HONOLULU (KHON2) — After hours of back and forth — and at sometimes heated testimony — the Board of Education has voted for the new state superintendent. Their decision was current interim superintendent, Keith Hayashi.

It was an entire day of hearing from the three candidates, heated testimony from parents and the community and hours of deliberation among the BOE as they tried to reach a consensus and select the person for the job.

Check out more news from around Hawaii

After two non-official votes, the discussion focused on Dr. Caprice Young who is coming with years of experience in educational leadership in the Los Angeles Unified board of education and Hayashi with about 30 years of experience within the Department of Education and the current interim superintendent.

While members of the board made their case for their candidate some said Hayashi brings in the relationship between the legislature and educators. Meanwhile Young brings in that CEO-like experience some members of the board are looking for.

“I look forward to working together with the board in creating a very robust strategic plan that will help move our schools forward,” said Hayashi. “I look forward to working with each and every one of you. I pledge my commitment to open communication and dialogue and support of our students.”

Before Hayashi was selected things were very heated as testifiers berated and threatened the board during the meeting.

“Why are you guys making the decision when the majority is out here? How’s that make sense? There’s only four of you with kids — there’s maybe 10 over here with kids,” testified Phillip Nakoa as he pointed at the board then back at the audience.

“We should be the ones picking the superintendent and if you guys don’t want a hostile work environment, obviously we know who the root of the problem is — if you guys don’t know his name it’s Keith Hayashi,” said Nakoa.

“I’m here to say a strong no to Hayashi. He’s not a true leader. True leaders know there’s more than two or more sides to everything,” said a concerned parent. “They don’t sit down and cherry-pick the ones who’ll they’ll talk to and they won’t. I’m a teacher and I can’t even get a call back from Mr. Hayashi. There’s no “ha” in Hayashi. He wants our kid’s vaccinated, separated, unhappy and alienated.”
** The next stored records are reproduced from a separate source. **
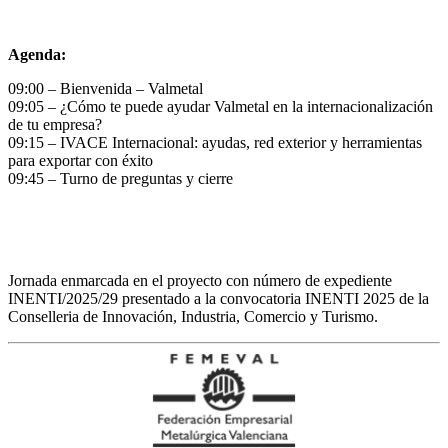
Agenda:
09:00 – Bienvenida – Valmetal
09:05 – ¿Cómo te puede ayudar Valmetal en la internacionalización
de tu empresa?
09:15 – IVACE Internacional: ayudas, red exterior y herramientas
para exportar con éxito
09:45 – Turno de preguntas y cierre
Jornada enmarcada en el proyecto con número de expediente
INENTI/2025/29 presentado a la convocatoria INENTI 2025 de la
Conselleria de Innovación, Industria, Comercio y Turismo.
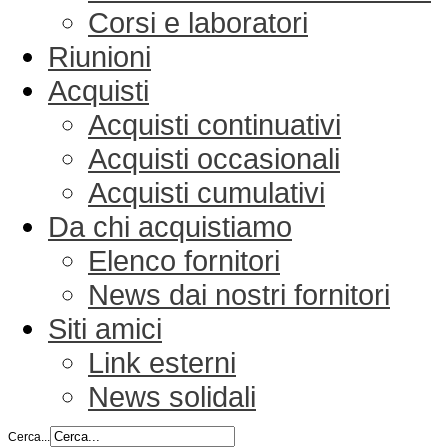
Corsi e laboratori
Riunioni
Acquisti
Acquisti continuativi
Acquisti occasionali
Acquisti cumulativi
Da chi acquistiamo
Elenco fornitori
News dai nostri fornitori
Siti amici
Link esterni
News solidali
Cerca...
“Titles and accolades mean absolutely nothing if you are not working from a place of integrity, you are not working from a place of honesty and transparency.”

Vicky Lenor, Testifier

The board was forced to take recess twice. Sheriffs were on hand to help keep the peace and the board reconvened after about 15 minutes.

The public has been able to follow along in the selection process and in an effort to improve transparency.

Each candidate then had 90 minutes to share their presentation explaining how they would help the board develop a new strategic plan and to answer questions from each of the board members

“We need to detach the school planning process from the high-level system process. By doing this, this will allow schools to be innovative, to be creative and to not feel that they are focusing on compliance,” said Darrel Galera.

“When we’re looking at best practices it comes down to how are we engaging our students in what they are doing and what they are learning. creating opportunities and conditions for success, honoring our students and where they come from,” said Hayashi.

“lots of times strategic plans will say, well this is our goal so we’re measuring ourselves between that and the goal, with continuous improvement we’re not just going after the goal, but we’re also going after the increases and the improvement,” stated Young.

Galera and Hayashi are both local educators. Young was the only finalist from the mainland.

Now that the board has made its selection a contract still needs to be negotiated before the superintendent is officially hired.

Hayashi faces the daunting task of leading the state’s single-district system, which includes more than 290 schools and 170,000 students.

Get Hawaii’s latest morning news delivered to your inbox, sign up for News 2 You

He will also have to manage a budget of more than $2 billion dollars.